Document text ::

What have you been thankful for lately? 

Thursday, December 4, 2014

Baby H: Newborn Photos

After what seemed like an impossible first week home we finally mustered up the courage to have our photographer come to our house for Mark's newborn shoot. Those first few days at home were filled with fussing and screaming and unpredictability so we were a bit uneasy about setting up a time for her to come thinking there would be no way she could get any decent shots of our first born. We kept our fingers crossed and our standards low thinking "as long as he's not screaming bloody murder in every single shot". 

Our expectations were blown out of the water once we finally got the images back from her. She was patient and soothing with our little boy and took some amazing shots that I will cherish for the rest of my life. And can I just say that I can't believe how different he already is!
How how I love this little family of mine. My heart is so full. 

all images c/o Echo Images 

Tuesday, December 2, 2014

When the Days Get Tough

The last two days were tough.
In fact, they were some of the hardest days we've had as parents.

Instructions for the task :: Pick up the blog post about the first weeks as new parents and keep writing from its last sentence, "In fact, they were some of the hardest days we've had as parents."

[Page images and extracted text]
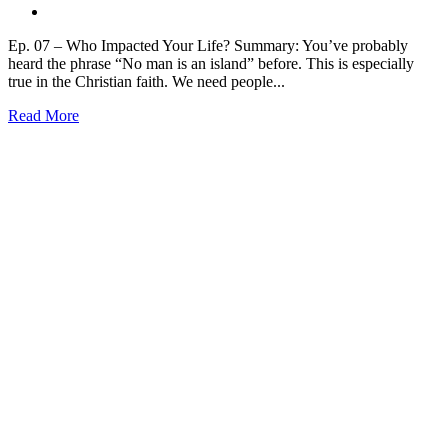
Ep. 07 – Who Impacted Your Life? Summary: You’ve probably
heard the phrase “No man is an island” before. This is especially
true in the Christian faith. We need people...
Read More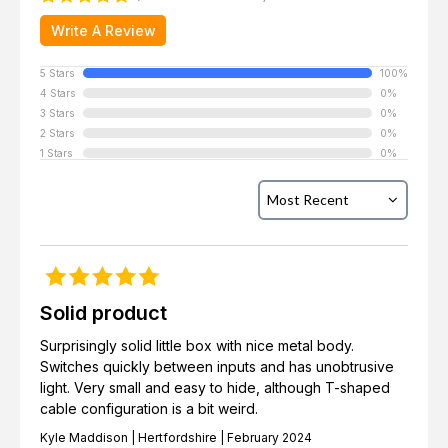
Write A Review
5 Stars
100%
4 Stars
0%
3 Stars
0%
2 Stars
0%
1 Stars
0%
Solid product
Surprisingly solid little box with nice metal body.
Switches quickly between inputs and has unobtrusive
light. Very small and easy to hide, although T-shaped
cable configuration is a bit weird.
Kyle Maddison | Hertfordshire | February 2024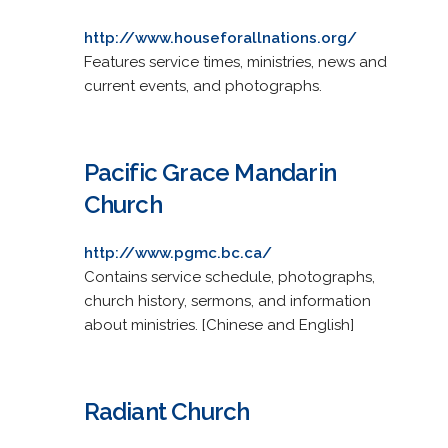
http://www.houseforallnations.org/
Features service times, ministries, news and
current events, and photographs.
Pacific Grace Mandarin
Church
http://www.pgmc.bc.ca/
Contains service schedule, photographs,
church history, sermons, and information
about ministries. [Chinese and English]
Radiant Church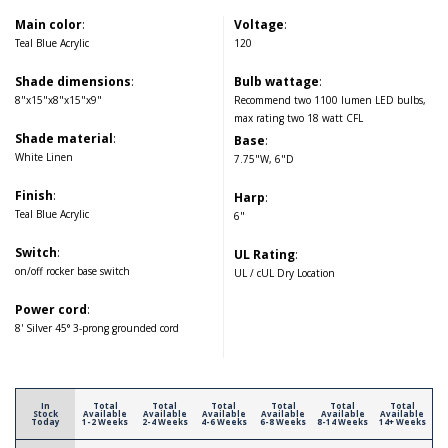
Main color
:
Voltage
:
Teal Blue Acrylic
120
Shade dimensions
:
Bulb wattage
:
8"x15"x8"x15"x9"
Recommend two 1100 lumen LED bulbs,
max rating two 18 watt CFL
Shade material
:
Base
:
White Linen
7.75"W, 6"D
Finish
:
Harp
:
Teal Blue Acrylic
6"
Switch
:
UL Rating
:
on/off rocker base switch
UL / cUL Dry Location
Power cord
:
8' Silver 45° 3-prong grounded cord
In
Total
Total
Total
Total
Total
Total
Stock
Available
Available
Available
Available
Available
Available
Today
1-2 Weeks
2-4 Weeks
4-6 Weeks
6-8 Weeks
8-14 Weeks
14+ Weeks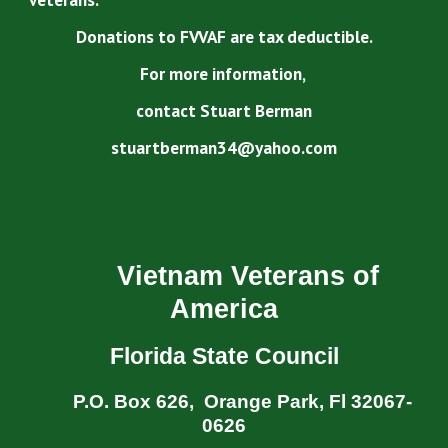
Donations to FVVAF are tax deductible.
For more information,
contact Stuart Berman
stuartberman34@yahoo.com
Vietnam Veterans of
America
Florida State Council
P.O. Box 626, Orange Park, Fl 32067-
0626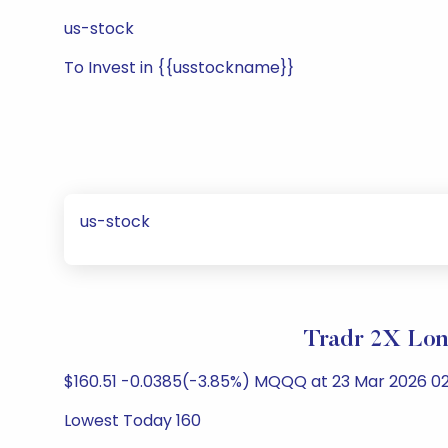
us-stock
To Invest in {{usstockname}}
us-stock
Tradr 2X Lon
$160.51 -0.0385(-3.85%) MQQQ at 23 Mar 2026 02
Lowest Today 160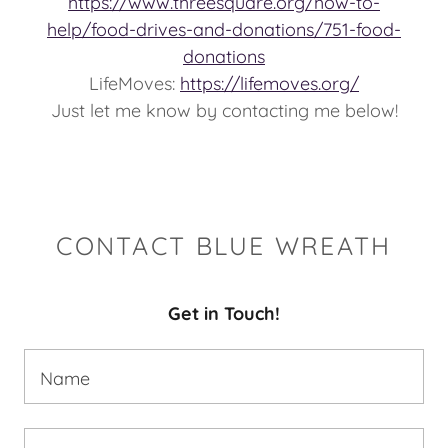
https://www.threesquare.org/how-to-
help/food-drives-and-donations/751-food-
donations
LifeMoves:
https://lifemoves.org/
Just let me know by contacting me below!
CONTACT BLUE WREATH
Get in Touch!
Name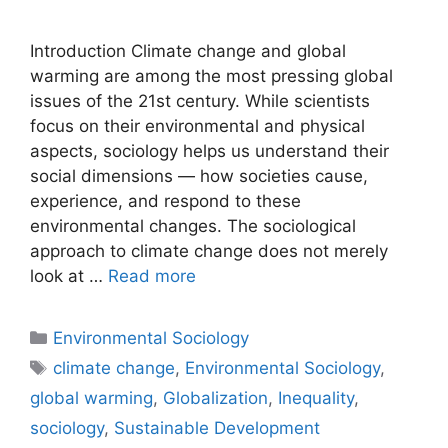
Introduction Climate change and global
warming are among the most pressing global
issues of the 21st century. While scientists
focus on their environmental and physical
aspects, sociology helps us understand their
social dimensions — how societies cause,
experience, and respond to these
environmental changes. The sociological
approach to climate change does not merely
look at …
Read more
Environmental Sociology
climate change
,
Environmental Sociology
,
global warming
,
Globalization
,
Inequality
,
sociology
,
Sustainable Development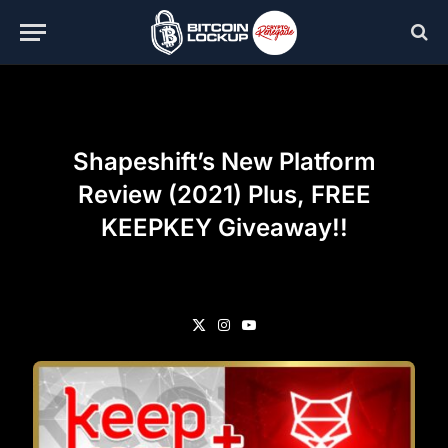
Shapeshift’s New Platform
Review (2021) Plus, FREE
KEEPKEY Giveaway!!
X
Instagram
YouTube
(Twitter)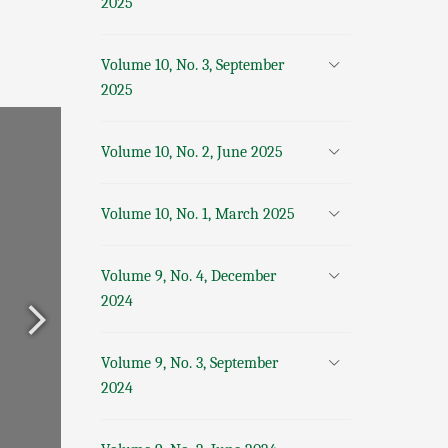
2025
Volume 10, No. 3, September
2025
Volume 10, No. 2, June 2025
Volume 10, No. 1, March 2025
Volume 9, No. 4, December
2024
Volume 9, No. 3, September
2024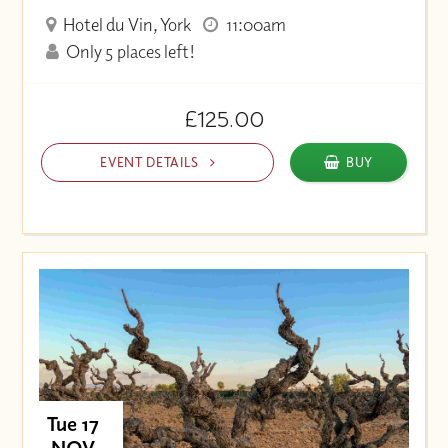
Hotel du Vin, York
11:00am
Only 5 places left!
£125.00
EVENT DETAILS
BUY
Tue 17
NOV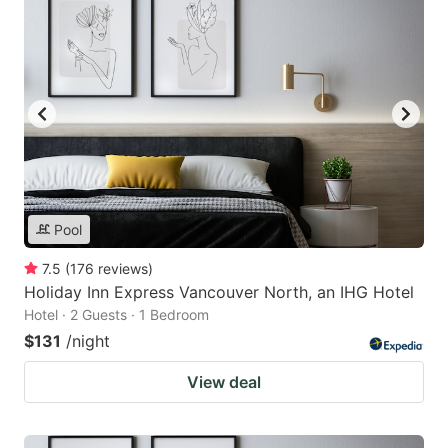
Pool
7.5
(
176
reviews
)
Holiday Inn Express Vancouver North, an IHG Hotel
Hotel · 2 Guests · 1 Bedroom
$131
/night
View deal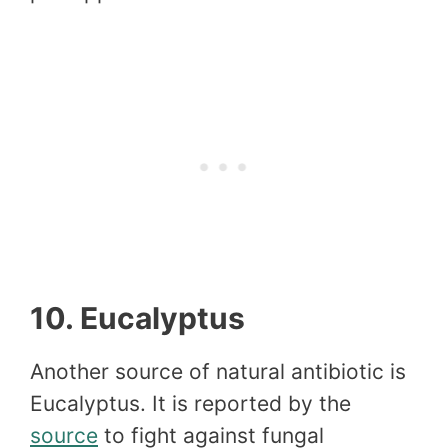
10. Eucalyptus
Another source of natural antibiotic is
Eucalyptus. It is reported by the
source
to fight against fungal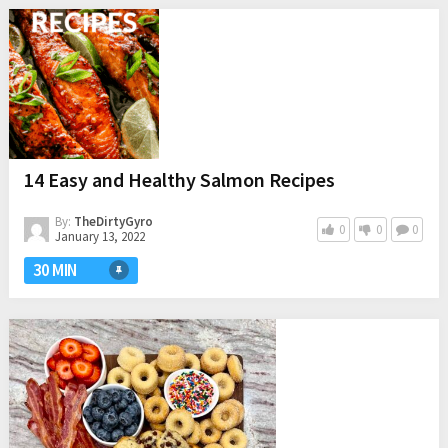
14 Easy and Healthy Salmon Recipes
By:
TheDirtyGyro
0
0
0
January 13, 2022
30 MIN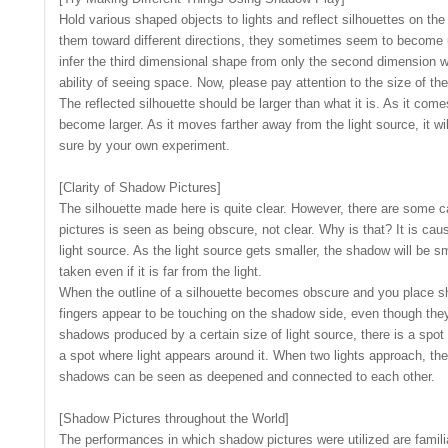
Hold various shaped objects to lights and reflect silhouettes on t
them toward different directions, they sometimes seem to become u
infer the third dimensional shape from only the second dimension w
ability of seeing space. Now, please pay attention to the size of the
The reflected silhouette should be larger than what it is. As it comes 
become larger. As it moves farther away from the light source, it 
sure by your own experiment.
[Clarity of Shadow Pictures]
The silhouette made here is quite clear. However, there are some 
pictures is seen as being obscure, not clear. Why is that? It is caus
light source. As the light source gets smaller, the shadow will be s
taken even if it is far from the light.
When the outline of a silhouette becomes obscure and you place sh
fingers appear to be touching on the shadow side, even though they 
shadows produced by a certain size of light source, there is a spot 
a spot where light appears around it. When two lights approach, the
shadows can be seen as deepened and connected to each other.
[Shadow Pictures throughout the World]
The performances in which shadow pictures were utilized are familia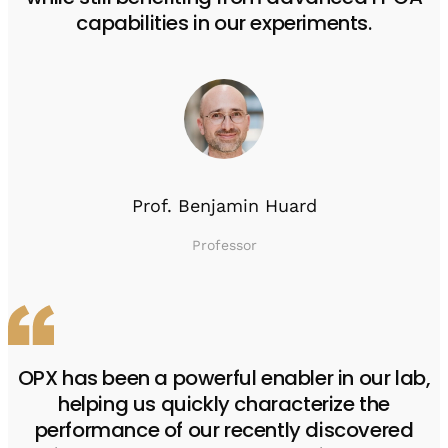
capabilities in our experiments.
Prof. Benjamin Huard
Professor
OPX has been a powerful enabler in our lab,
helping us quickly characterize the
performance of our recently discovered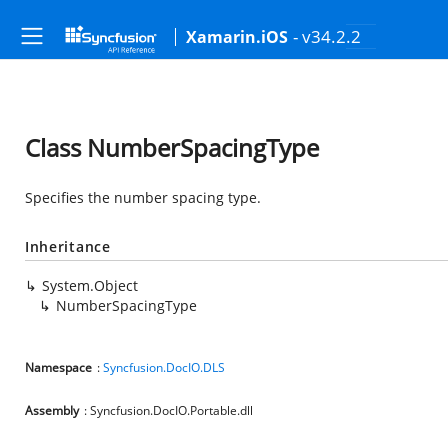
- v34.2.2
Xamarin.iOS
Class NumberSpacingType
Specifies the number spacing type.
Inheritance
System.Object
NumberSpacingType
Namespace
:
Syncfusion.DocIO.DLS
Assembly
: Syncfusion.DocIO.Portable.dll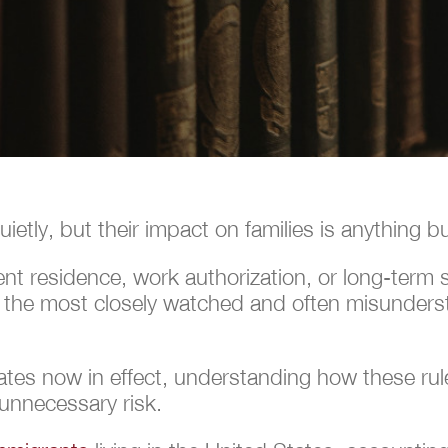
etly, but their impact on families is anything bu
 residence, work authorization, or long-term sta
f the most closely watched and often misunders
tes now in effect, understanding how these rule
 unnecessary risk.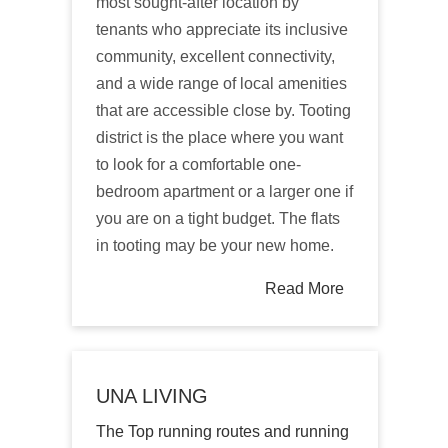
most sought-after location by
tenants who appreciate its inclusive
community, excellent connectivity,
and a wide range of local amenities
that are accessible close by. Tooting
district is the place where you want
to look for a comfortable one-
bedroom apartment or a larger one if
you are on a tight budget. The flats
in tooting may be your new home.
Read More
UNA LIVING
The Top running routes and running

Result of this exercise ::
Sunday, we didn't get more than a 30 minute nap out of this little boy. In comparison to his 60+ minutes every three hours. We knew he was exhausted. His eyes would get heavy, he'd yawn and fuss. And like always, his tired cues signaled us to take him upstairs, swaddle him, give him the paci, turn on the fan and put him down. But like clockwork he'd wake up in no time at all.

Add in the problem of getting him to eat for any significant amount of time (which deserves a post all of it's own) and by the end of the night he was a total wreck. Too tired to get in a good feed. Too tired to contently sit in the swing or in our arms. Yet too tired to just fall asleep. Who knew babies can be so overtired that it's almost impossible for them to sleep. It seems so counter-intuitive. The night ended with me taking him into our room, stripping down to a bra and diaper (respectively) and finally getting him to sleep on my chest after 30 minutes of screaming, fighting, pushing and lots of tears. He slept there for nearly two hours and I was stuck in bed stressing.

Monday came (after a tough night with two feeds between 10pm & 7am) and I was hoping we were in the clear. His first feed did nothing to calm him and he cried for almost an hour before finally passing out for, yet again, another 30 minute nap. We've been worried about his feeding which prompted a stop by the lactation weight clinic and unfortunately no answers for at least another week.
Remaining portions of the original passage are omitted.